Der Elektriker geht nämlich davon aus, dass es nun ganz schnell gehen könnte. Denn abgesehen von dem genieteten Wasserbehälter ist nicht viel dran an dem Turm, weiß Pierre Weidner. „Aber ich gebe die Hoffnung nicht auf.“ Auch wenn er von Joachim Gauck keine Hilfe erwarten kann.

„Bedauerlicherweise muss ich Ihnen mitteilen, dass von hier aus in Ihrer Sache nichts veranlasst werden kann. Weder der Bundespräsident noch das Bundespräsidialamt hat Kontroll- oder Eingriffbefugnisse in die Entscheidungen der Deutschen Bahn AG oder des Freistaates Sachsen. Insoweit kann ich persönlich nur hoffen, dass es Ihnen doch noch gelingt, den Abriss des Wasserturmes zu verhindern“, schrieb Waltraud Breitenfeldt aus dem Bundespräsidialamt vor wenigen Tagen.

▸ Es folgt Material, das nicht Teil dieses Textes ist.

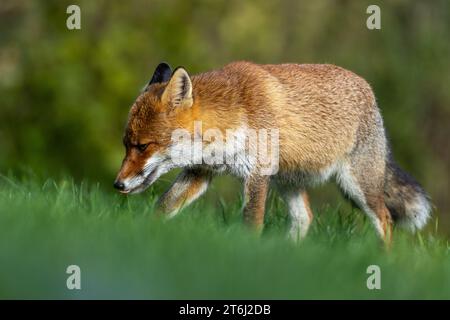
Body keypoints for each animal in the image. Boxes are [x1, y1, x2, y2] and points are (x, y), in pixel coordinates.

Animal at [114, 61, 430, 242]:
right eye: (126, 144)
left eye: (143, 146)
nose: (118, 184)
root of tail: (369, 90)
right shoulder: (200, 171)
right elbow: (163, 206)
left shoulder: (256, 174)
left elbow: (251, 222)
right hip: (287, 181)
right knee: (305, 218)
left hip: (358, 186)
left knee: (385, 220)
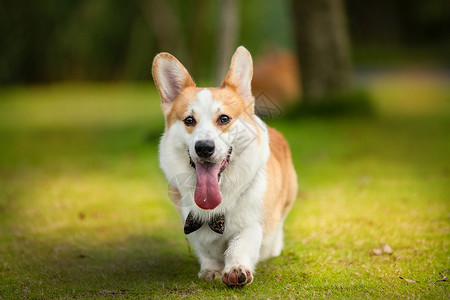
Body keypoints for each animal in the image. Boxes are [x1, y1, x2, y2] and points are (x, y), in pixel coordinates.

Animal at [153, 45, 298, 288]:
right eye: (189, 120)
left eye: (224, 118)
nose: (204, 147)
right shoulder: (192, 224)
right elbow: (206, 250)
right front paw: (210, 270)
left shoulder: (251, 225)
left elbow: (240, 246)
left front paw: (236, 269)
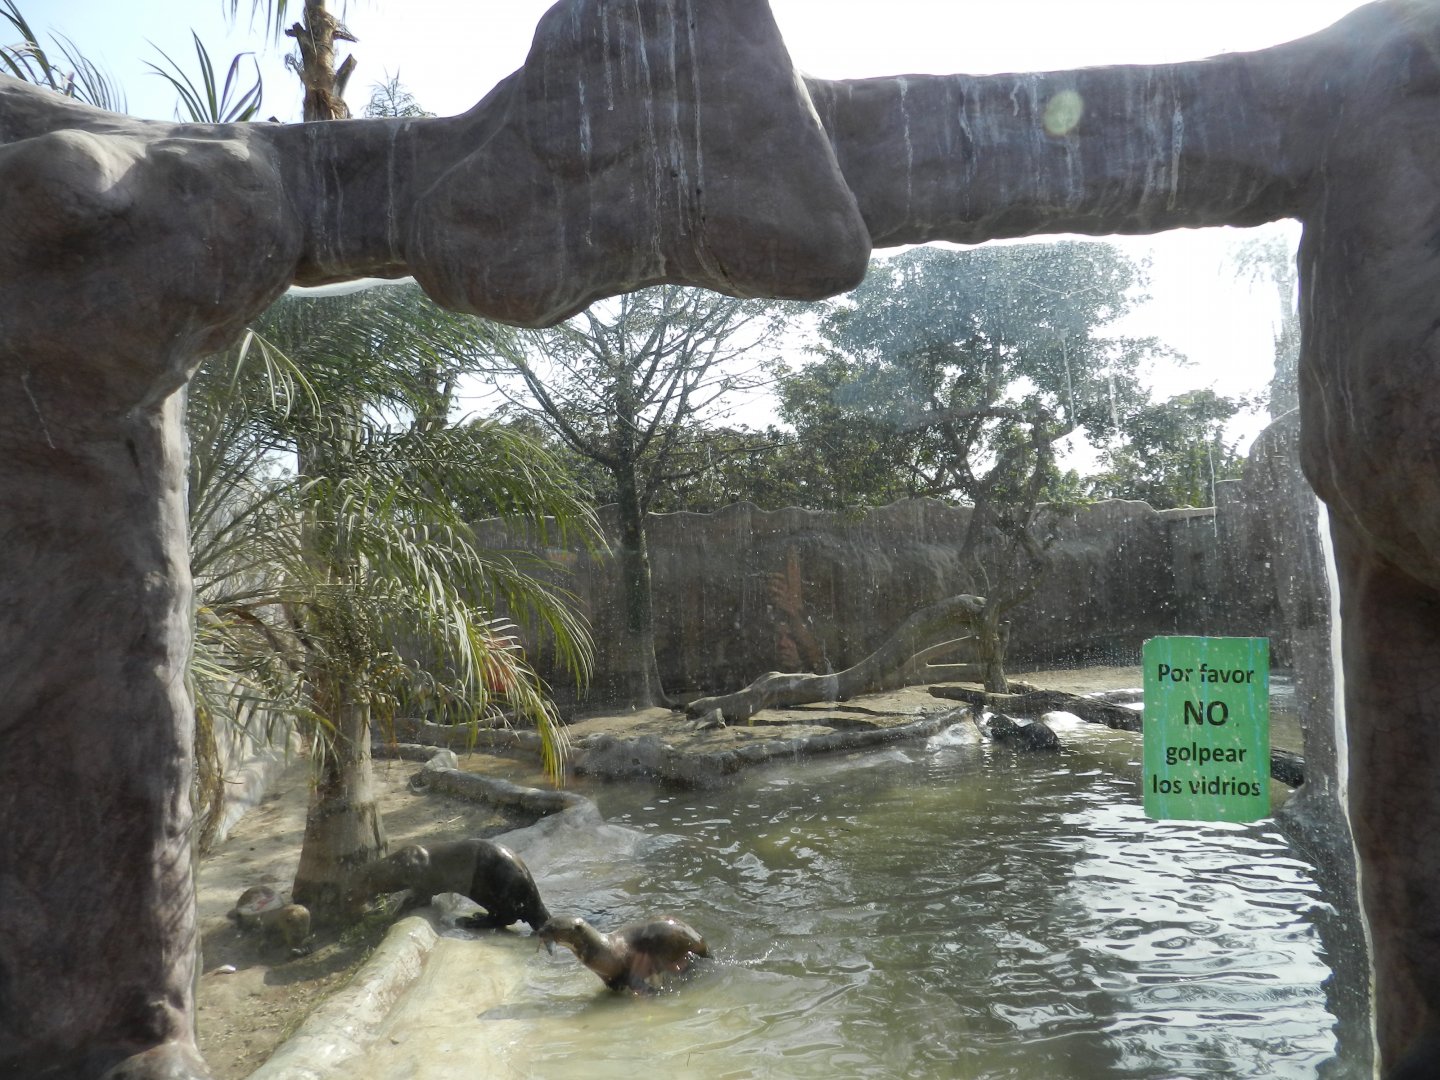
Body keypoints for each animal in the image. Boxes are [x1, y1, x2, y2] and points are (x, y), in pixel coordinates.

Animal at [356, 838, 550, 932]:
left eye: (353, 889)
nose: (353, 898)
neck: (403, 865)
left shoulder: (422, 884)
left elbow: (418, 897)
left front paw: (398, 911)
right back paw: (477, 916)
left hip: (494, 891)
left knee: (507, 917)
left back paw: (470, 922)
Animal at [538, 915, 709, 992]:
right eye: (545, 923)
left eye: (552, 927)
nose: (539, 931)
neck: (605, 950)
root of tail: (698, 937)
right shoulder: (609, 979)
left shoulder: (628, 967)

Für Pierre Weidner ist das ein weiterer Rückschlag von vielen – von dem er sich allerdings nicht entmutigen lässt. Akribisch hält er die Arbeiten am Wasserturm mit seiner Kamera fest und will bis zum letzten Stein für das Denkmal kämpfen. Weil er Denkmale insgesamt als wichtigen Bestandteil der Kultur achtet. Und weil der Wasserturm vor seiner Haustür ein Stück Heimat ist.